2011-11-28

bzip2 twice?


To check the performance of RMAN backup I recently started to trace it a little bit. As most of the time was not spent in any reading from disk or writing to media manager library event, it was on CPU. It's good to know the CPUs are of any good, but as I still want to know what's going on I tried to dig any deeper. CPU cycles are not just a magic black box where we put in a problem and the answer comes out after some times. At an abstraction layer it's a chain of functions where one is called by another, and only the last is the one doing anything. There is not much information in that fact per se, but developers are humans also, and they are giving the functions they code meaningful names.

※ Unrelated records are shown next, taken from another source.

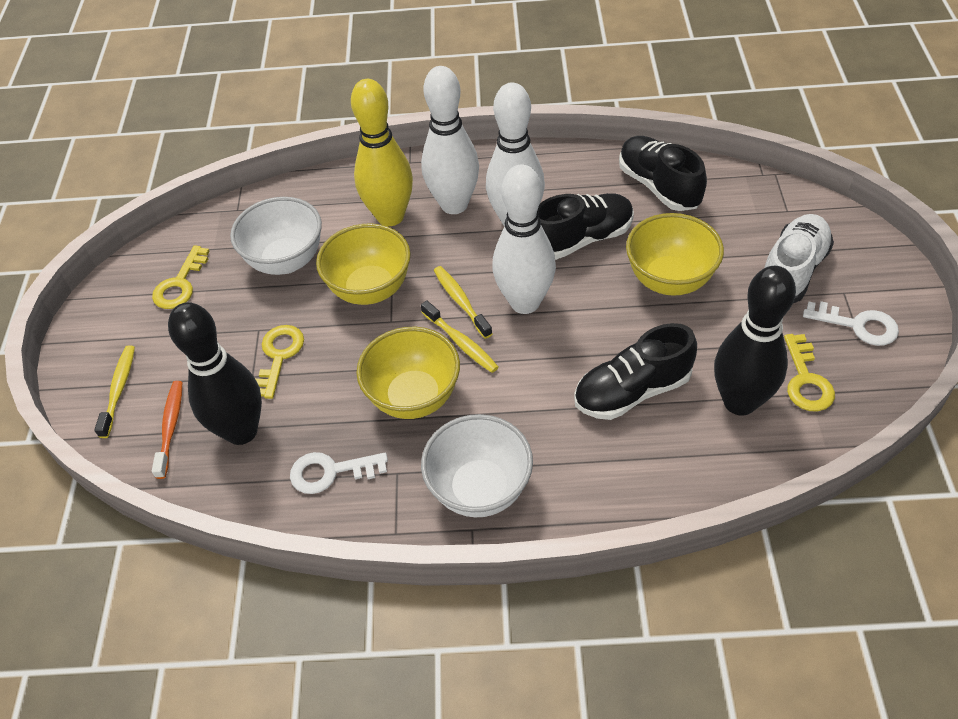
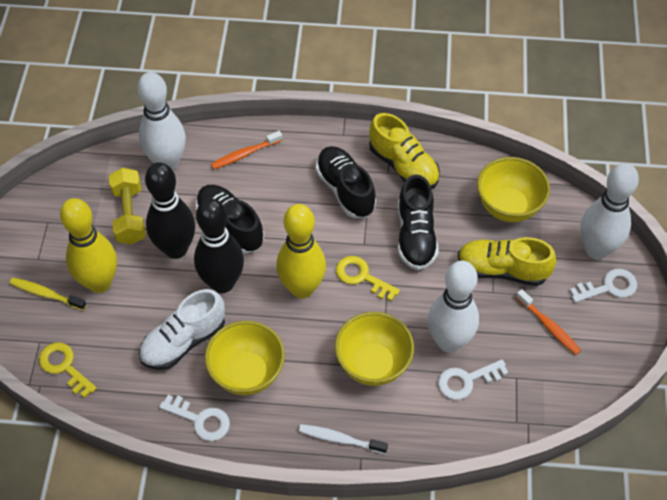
orange toothbrush: [152,381,182,479] = 1 -> [211,131,282,169] [516,289,581,355] = 2
white bowl: [230,197,322,275] [421,414,533,517] = 2 -> none = 0
white key: [290,452,388,494] [803,301,899,346] = 2 -> [159,395,230,441] [438,359,508,400] [570,269,637,303] = 3
white toothbrush: none = 0 -> [299,424,388,454] = 1
yellow bowling pin: [351,79,413,226] = 1 -> [60,198,117,293] [276,204,326,298] = 2
yellow dumbbell: none = 0 -> [109,168,146,244] = 1
yellow key: [152,245,210,309] [256,325,304,399] [784,334,835,411] = 3 -> [39,343,97,398] [336,256,400,301] = 2
yellow shoe: none = 0 -> [369,113,440,189] [458,237,556,286] = 2
yellow toothbrush: [94,345,135,438] [421,300,498,373] [434,266,492,339] = 3 -> [9,278,87,310] = 1

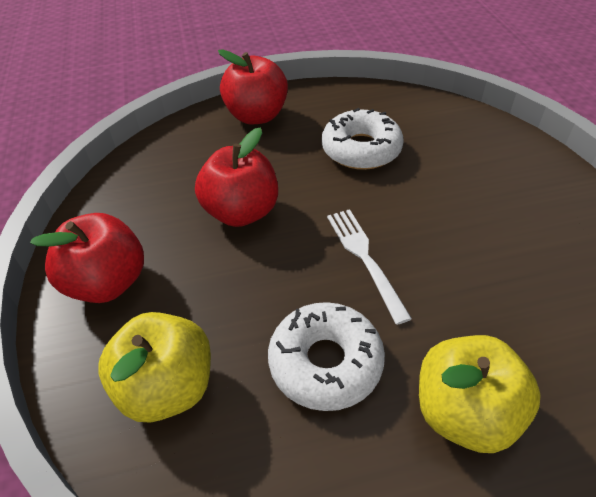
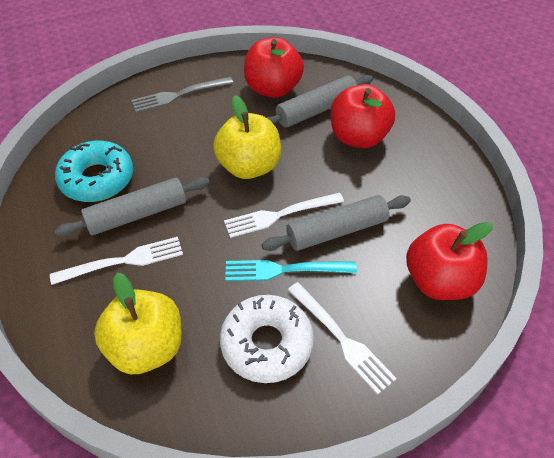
grey fork: none = 0 -> [131,77,234,113] = 1
grey rolling pin: none = 0 -> [54,177,210,237] [261,195,411,251] [266,75,373,127] = 3
turquoise donut: none = 0 -> [55,141,133,202] = 1
turquoise fork: none = 0 -> [225,260,357,281] = 1
white donut: [268,302,385,411] [322,108,404,170] = 2 -> [220,295,314,383] = 1
white fork: [327,209,412,325] = 1 -> [50,237,183,285] [224,193,344,238] [288,282,397,395] = 3

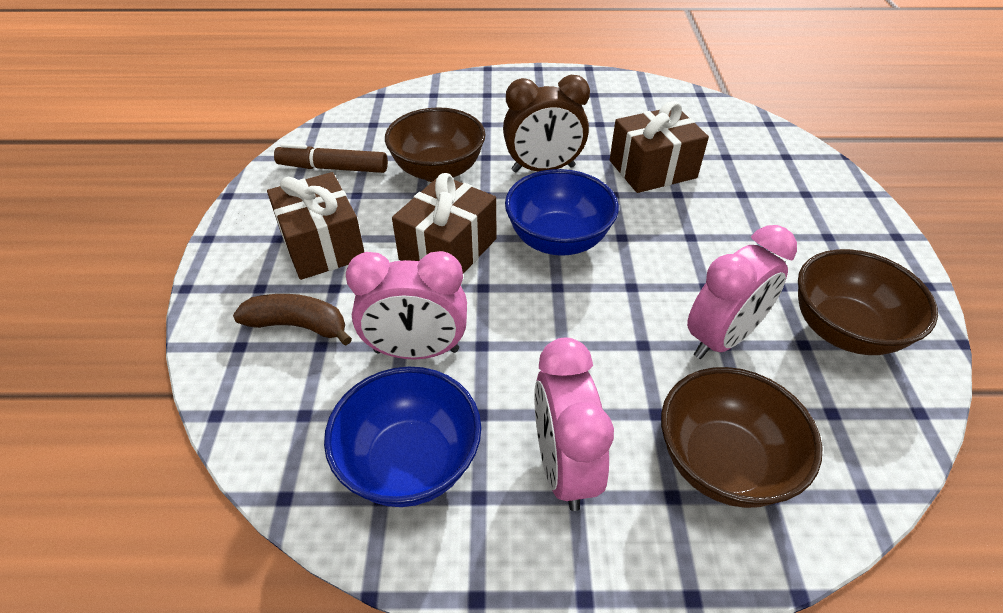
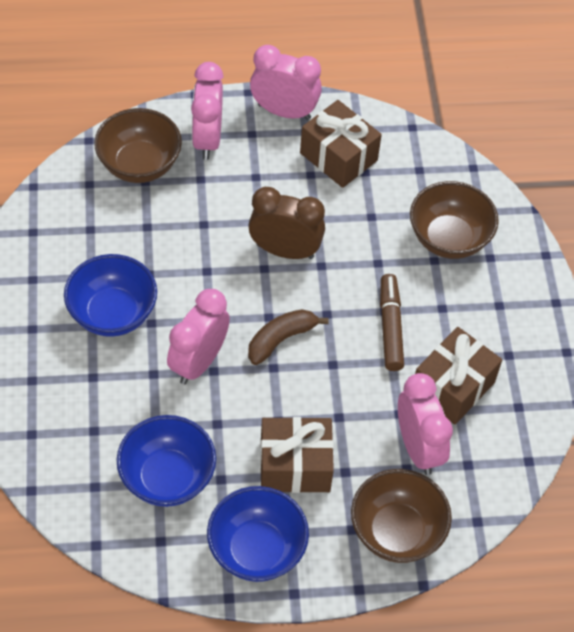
blue bowl: [324,367,481,507] [505,169,619,256] = 2 -> [64,254,157,337] [117,415,216,507] [207,486,309,582] = 3
pink clock: [346,251,467,359] [534,338,614,511] [687,225,797,359] = 3 -> [167,289,230,385] [191,62,224,160] [250,45,322,120] [398,373,453,475] = 4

So I had just to find these names (and where most of the time is spent) to figure out what's going on. To save my time I remembered Tanel Poders Advanced Oracle Troubleshooting Guide, Part 9 – Process stack profiling from sqlplus using OStackProf. There he described his tool ostackprof. This did all the job for me, I just had to find a rman session.

Here's the shortstack where most of the time was spent:
(This backup was done with COMPRESSION ALGORITHM ‘BASIC’)
->__libc_start_main()->main()->ssthrdmain()->opimai_real()->sou2o()->opidrv()->opiodr()->opiino()->opitsk()->ttcpip()->opiodr()->kporpc()->kkxrpc()->prient()->prient2()->pricbr()->pricar()->plsql_run()->pfrrun()->pfrrun_no_tool()->pfrinstr_ICAL()->pevm_icd_call_common()->krbibpc()->krbbpc()->krbb3crw()->krbbcdo()->kgccdo()->kgccbz2pseudodo()->kgccbz2do()->kgccm()->kgccbuf()->kgccgmtf()->__sighandler()->->

The naming convention for functions is not public documented by oracle, but for some reasons I'm sure functions starting with krb are related to backup, whereas kgcc is used for compression. Especially the working function kgccgmtf reads like generate Move To Front.

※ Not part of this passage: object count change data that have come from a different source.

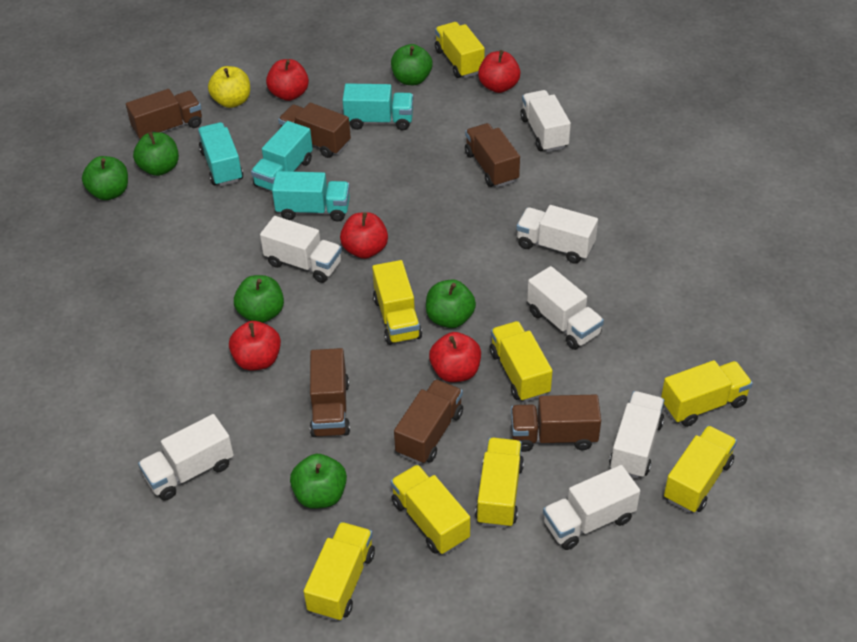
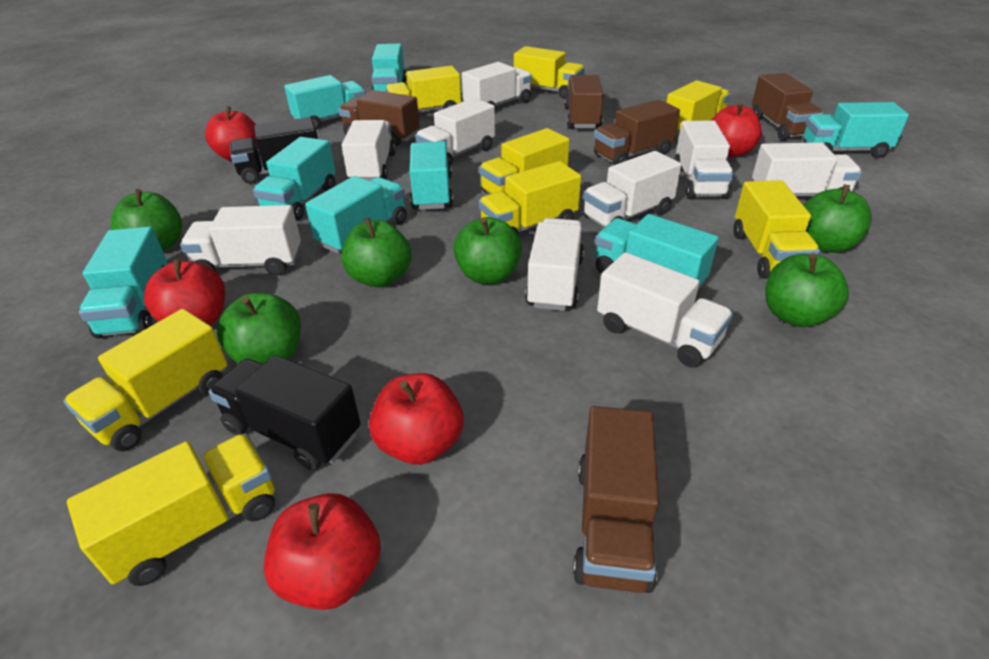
black truck: none = 0 -> [209,355,361,471] [230,117,318,184] = 2
brown truck: [126,89,202,140] [278,103,351,158] [310,348,350,437] [394,379,463,464] [465,123,520,187] [511,394,601,452] = 6 -> [339,90,420,146] [564,75,604,129] [573,406,659,593] [594,99,680,165] [752,73,823,140] = 5
turquoise truck: [198,122,243,186] [251,121,313,191] [272,171,350,222] [343,83,413,130] = 4 -> [79,227,167,339] [253,137,336,221] [284,75,366,129] [305,176,407,254] [371,43,407,92] [409,141,453,210] [595,214,718,290] [803,102,909,158] = 8
white truck: [138,414,234,501] [260,216,342,283] [516,205,598,263] [520,90,571,152] [527,266,604,350] [543,465,640,550] [609,391,665,478] = 7 -> [180,205,301,275] [342,120,396,181] [415,98,495,165] [462,62,532,108] [525,218,584,311] [583,151,681,228] [597,252,733,367] [674,121,734,199] [752,142,862,196] = 9
yellow apple: [208,66,250,108] = 1 -> none = 0

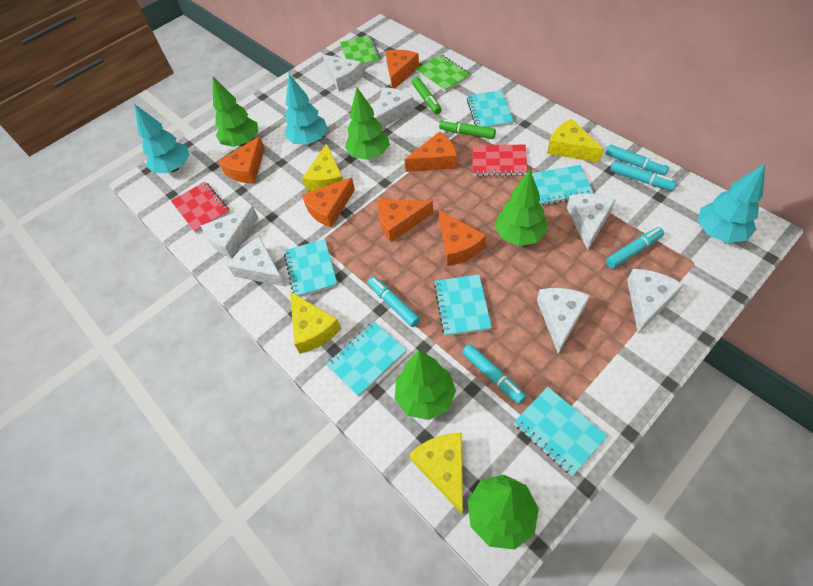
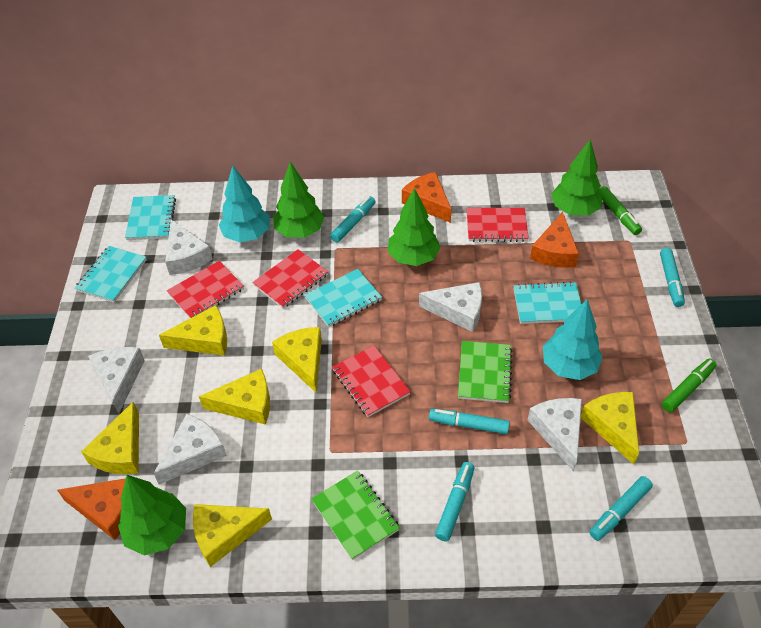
green tree: [213,77,258,147] [345,87,390,160] [395,350,456,420] [468,474,539,550] [495,170,547,246] = 5 -> [118,475,186,556] [273,161,324,238] [387,188,441,266] [551,139,603,216] = 4
orange cheese: [218,136,265,184] [302,178,355,228] [377,199,433,242] [385,50,419,89] [404,131,457,172] [439,210,486,266] = 6 -> [57,478,126,540] [402,172,452,223] [530,212,579,268] = 3
red notebook: [171,182,230,233] [473,144,528,176] = 2 -> [167,261,244,318] [252,249,328,308] [332,345,411,417] [466,208,529,242] = 4
turquoise notebook: [284,239,338,297] [326,322,407,397] [434,274,492,336] [467,90,514,128] [514,387,607,476] [532,165,594,206] = 6 -> [75,246,147,303] [125,195,176,240] [305,269,382,327] [514,281,581,324] = 4
turquoise tree: [135,105,190,173] [285,74,328,145] [698,164,765,243] = 3 -> [219,166,270,242] [543,299,603,380] = 2
white cheese: [201,206,258,258] [228,237,286,287] [323,54,364,92] [375,87,414,128] [537,288,590,354] [567,194,616,250] [627,269,684,334] = 7 -> [88,347,145,414] [153,414,227,485] [165,220,213,275] [419,282,482,332] [528,398,582,471] = 5
yellow cheese: [290,292,341,354] [302,143,343,191] [409,433,463,515] [547,119,604,163] = 4 -> [81,402,139,474] [159,305,227,356] [193,504,272,567] [199,369,270,425] [272,327,322,392] [581,392,639,464] = 6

At that point I had a lot more information than before, still I had no way how to improve the backup speed. As we have licensed advanced compression for that particular node, we tested with different other compression methods. LOW and MEDIUM where faster, with less compression than our previous BASIC. But HIGH was even slower!

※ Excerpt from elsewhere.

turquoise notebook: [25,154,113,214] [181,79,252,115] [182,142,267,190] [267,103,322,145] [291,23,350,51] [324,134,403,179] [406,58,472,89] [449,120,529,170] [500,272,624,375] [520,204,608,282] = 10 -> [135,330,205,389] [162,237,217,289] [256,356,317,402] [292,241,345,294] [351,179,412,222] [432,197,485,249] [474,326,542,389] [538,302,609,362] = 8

So again I used ostackprof and that's the topmost stack trace - for HIGH:
->__libc_start_main()->main()->ssthrdmain()->opimai_real()->sou2o()->opidrv()->opiodr()->opiino()->opitsk()->ttcpip()->opiodr()->kporpc()->kkxrpc()->prient()->prient2()->pricbr()->pricar()->plsql_run()->pfrrun()->pfrrun_no_tool()->pfrinstr_ICAL()->pevm_icd_call_common()->krbibpc()->krbbpc()->krbb3crw()->krbbcdo()->kgccdo()->__PGOSF209_kgccbzip2pseudodo()->kgccbzip2do()->BZ2_bzCompress()->handle_compress()->BZ2_compressBlock()->generateMTFValues()->__sighandler()->->


Do you see the difference? Until kgccdo there is no! And even afterwards, the functions are somewhat similar. One more thing is worth to mention: the bzip2 implementation for HIGH does not use oracle internal naming convention. So it's worth to search for these names on the internet. one of my best hits was a compress.c File Reference.

Did Oracle reinvent the wheel? No. For me it looks as if they tried their best first (by doing their own kgcc implementation) and afterwards preferred simple copy&paste. Maybe they should just skip either of these 2 - they still can use parameters to achieve different compression quality. 


If someone is interested in our results:
for a single datafile of 30GB (with 100% usage) we achieved on a production system - with all it ongoing tasks:


Typeminbackup-size
BASIC13:325.8
LOW5:178
MEDIUM8:526.14
HIGH65:294.25

We decided to choose MEDIUM.